Giant virus P450 proteins share no more than 25% amino-acid-sequence identity with P450 gene products identified in the amoeba that is commonly the host for many giant viruses. In conclusion, origin of the unique P450 genes in giant viruses remains unknown; if giant virus CYP genes were acquired from a host, it might have occurred (via horizontal gene transfer) from an unknown (and possibly ancient) host. These exciting findings expand our knowledge in evolution and diversity of this important P450 superfamily. In fact, determining the origin and function of P450s in giant viruses may help to discern the origin of the giant viruses themselves.
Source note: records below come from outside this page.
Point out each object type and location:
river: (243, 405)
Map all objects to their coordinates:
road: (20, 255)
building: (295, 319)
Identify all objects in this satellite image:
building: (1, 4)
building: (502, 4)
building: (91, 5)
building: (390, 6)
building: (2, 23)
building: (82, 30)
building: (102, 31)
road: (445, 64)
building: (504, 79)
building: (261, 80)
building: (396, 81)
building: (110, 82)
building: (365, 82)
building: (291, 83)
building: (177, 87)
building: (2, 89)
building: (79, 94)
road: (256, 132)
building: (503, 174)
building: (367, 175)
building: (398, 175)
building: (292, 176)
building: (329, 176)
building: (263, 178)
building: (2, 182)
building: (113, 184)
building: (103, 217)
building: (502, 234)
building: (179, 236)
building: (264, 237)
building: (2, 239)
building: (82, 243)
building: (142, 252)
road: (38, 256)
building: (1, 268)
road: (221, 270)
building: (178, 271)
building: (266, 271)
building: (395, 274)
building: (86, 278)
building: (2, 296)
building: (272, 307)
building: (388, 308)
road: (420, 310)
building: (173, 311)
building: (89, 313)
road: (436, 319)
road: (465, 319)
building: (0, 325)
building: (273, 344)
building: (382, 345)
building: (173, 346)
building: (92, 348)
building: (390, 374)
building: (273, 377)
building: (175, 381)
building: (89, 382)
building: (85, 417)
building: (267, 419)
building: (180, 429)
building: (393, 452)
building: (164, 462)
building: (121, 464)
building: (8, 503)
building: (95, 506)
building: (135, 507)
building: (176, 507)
Proc Natl Acad Sci USA June 2019; 116: 12343–12352
COMMENT This is an excellent question and strikes at the very foundation of evolution of this large gene superfamily. To my knowledge, one of the best means to test whether a gene (or subfamily of genes) is essential for life — is to ablate that gene or those genes in a lab animal, such as the mouse.
As summarized [in the attached 2013 review], mammalian genomes comprise 18 CYP gene families. Knocking out any of the three members of the Cyp26 gene family (Cyp26a1, Cyp26b1 and Cyp26c1), as well as knocking out the Cyp51a1 gene, results in embryonic lethality. These findings come as no surprise. Enzymes encoded by the CYP26 genes are all involved in the retinoic acid synthesis/degradation pathway, which is absolutely required for fundamental embryonic development. Lanosterol 14α-demethylase (a principal component of cell membrane formation) is encoded by the CYP51 gene, and of course a cell’s integrity is highly dependent on its membranes being formed correctly. Of additional interest, CYP51 is likely the original ancestral P450 gene, because it is present in all five kingdoms of life (archaebacteria, eubacteria, plants, fungi, animals), and even in viruses.
Other P450 genes/gene families that have been tested — include the Cyp1 family. Ablation of all three members (Cyp1a1, Cyp1a2, Cyp1b1) causes serious morbidity but is not completely embryolethal; the Cyp1 triple knockout has proved highly useful for many types of experiments. Likewise, for several of the other CYP gene families. Little is known about the (biochemical) function of the CYP20A1 gene, which is present in the sea squirt, of the tunicate subphylum (Family Cionidae). Because this gene exists so early in the evolution of animals, many of us suspect that, if it were ablated (in, for example, the mouse), it would be embryolethal (other GEITP readers are invited, please, to update me, if anyone has new information on this fascinating topic).